Provided passage:

Or – “Some Concepts Sell Themselves…”
I worry that there’s a very real chance that I’ll be disappointed by this comic book, but I’m willing to take the shot based entirely on that title… It’s a moral imperative!
NAZI ZOMBIES #2
Writer: Joe Wight
Artist: Joe Wight/Ben Dunn
Editor: Jochen Weltjens
Publisher: Antarctic Publishing
Cover Price: $3.99
Previously, in Nazi Zombies: The German High Command’s experiments have gone places that they never expected, thanks to a few old grimoires and some mystical elbow grease. The Allied forces are shocked to find that their opponents seem to ignore all physical damage, and keep attacking regardless of their injuries, proving to be almost impossible to turn away or kill. They are… NAZI ZOMBIES!
WAKE THE KIDS, PHONE THE NEIGHBORS!
I have to say, this book knows how to kick things off, as the Allied soldiers find themselves trapped on a speeding train, chock full of undead freaks. The art is lovely black & white with greytones, and the sight of heroic soldiers opening fire on the walking corpses is really compelling. The dialogue is nicely genre savvy, as our narrator reminds us that he and his partner “know where to fire” as they begin taking rapid-fire headshots, before things get really unpleasant for their target, a Nazi defector. As the issue progresses, it seems that we’re getting a pretty straightforward war story, with a few concessions to the zombie conceit. It’s also a bit shocking when we get our first F-bomb, something that catches me by surprise, but actually enhances the simulated reality ala ‘Full Metal Jacket.’
BUT WHERE’S FRANK ROCK?

Exercise: Pick up the Nazi Zombies #2 review right after its last line and keep writing it.

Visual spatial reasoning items

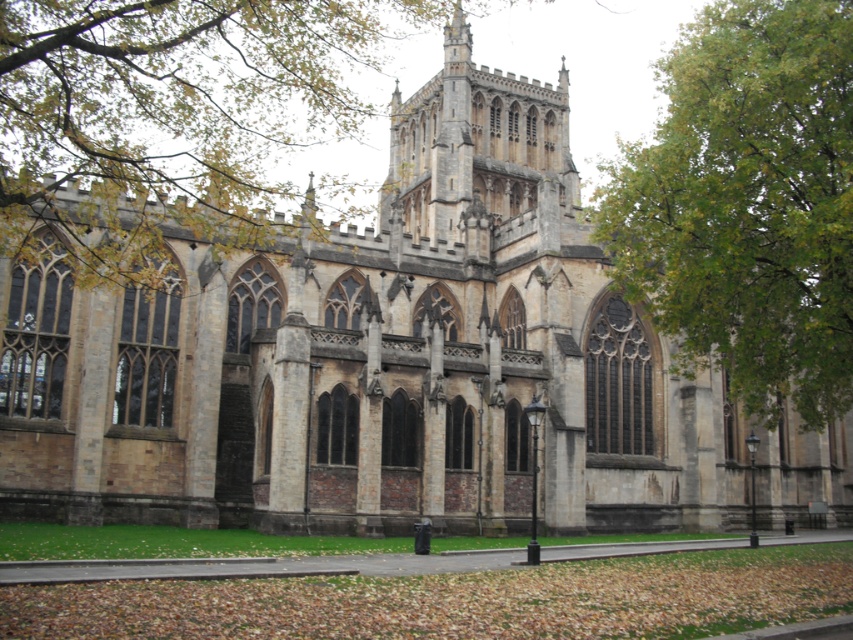
Is green leafy tree at upper center shorter than green leafy tree at upper right?

Yes, green leafy tree at upper center is shorter than green leafy tree at upper right.

Which is more to the right, green leafy tree at upper center or green leafy tree at upper right?

From the viewer's perspective, green leafy tree at upper right appears more on the right side.

The image size is (853, 640). What do you see at coordinates (167, 116) in the screenshot? I see `green leafy tree at upper center` at bounding box center [167, 116].

At what (x,y) coordinates should I click in order to perform the action: click on green leafy tree at upper center. Please return your answer as a coordinate pair (x, y). Looking at the image, I should click on (167, 116).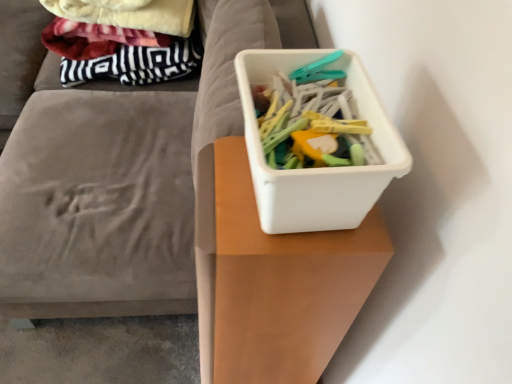
Question: Is white plastic container at upper right inside white plastic container at center?

Choices:
 (A) yes
 (B) no

Answer: (B)

Question: Is white plastic container at center smaller than white plastic container at upper right?

Choices:
 (A) yes
 (B) no

Answer: (B)

Question: Considering the relative sizes of white plastic container at center and white plastic container at upper right in the image provided, is white plastic container at center taller than white plastic container at upper right?

Choices:
 (A) no
 (B) yes

Answer: (A)

Question: Does white plastic container at center have a larger size compared to white plastic container at upper right?

Choices:
 (A) yes
 (B) no

Answer: (A)

Question: Is white plastic container at center positioned far away from white plastic container at upper right?

Choices:
 (A) yes
 (B) no

Answer: (B)

Question: Considering the positions of white plastic container at center and white plastic container at center in the image, is white plastic container at center wider or thinner than white plastic container at center?

Choices:
 (A) thin
 (B) wide

Answer: (B)

Question: Is white plastic container at center in front of or behind white plastic container at center in the image?

Choices:
 (A) front
 (B) behind

Answer: (B)

Question: In the image, is white plastic container at center on the left side or the right side of white plastic container at center?

Choices:
 (A) right
 (B) left

Answer: (B)

Question: Which is correct: white plastic container at center is inside white plastic container at center, or outside of it?

Choices:
 (A) inside
 (B) outside

Answer: (B)

Question: In terms of size, does white plastic container at center appear bigger or smaller than white plastic container at upper right?

Choices:
 (A) small
 (B) big

Answer: (B)

Question: From a real-world perspective, is white plastic container at center above or below white plastic container at upper right?

Choices:
 (A) below
 (B) above

Answer: (A)

Question: Is white plastic container at center taller or shorter than white plastic container at upper right?

Choices:
 (A) tall
 (B) short

Answer: (B)

Question: In the image, is white plastic container at center on the left side or the right side of white plastic container at upper right?

Choices:
 (A) right
 (B) left

Answer: (B)

Question: Is white plastic container at upper right inside the boundaries of white plastic container at center, or outside?

Choices:
 (A) inside
 (B) outside

Answer: (B)

Question: Is white plastic container at upper right bigger or smaller than white plastic container at center?

Choices:
 (A) small
 (B) big

Answer: (B)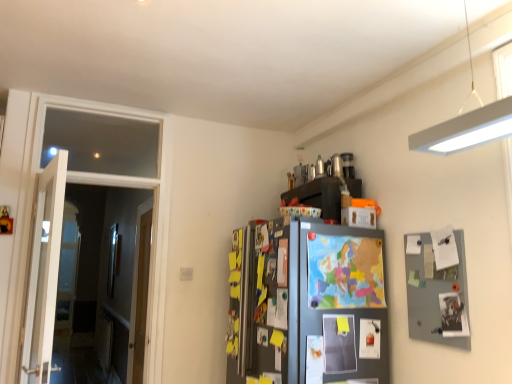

Reply:
Something strange is going on in the second half of the issue, as a sadistic German General (who is clearly our big bad) plies his trade and I recognize the biggest weakness of the art: Faces. There’s a strange cartooniness about the artist’s close-ups that works against the gritty dialogue, and the issue ends in a very strange place, storywise… The second tale is familiar to anyone who has seen the ‘B-52’ segment of ‘Heavy Metal,’ taking most of that story and placing it in a wartime sea-going vessel, but the same storybeats are in evidence, with a slightly different ending. The second story is stronger than the first, but still relies on a combination of zombie-movie shock and war-movie tough-guy dialogue.
THE VERDICT: JOHN WAYNE MEETS GEORGE ROMERO.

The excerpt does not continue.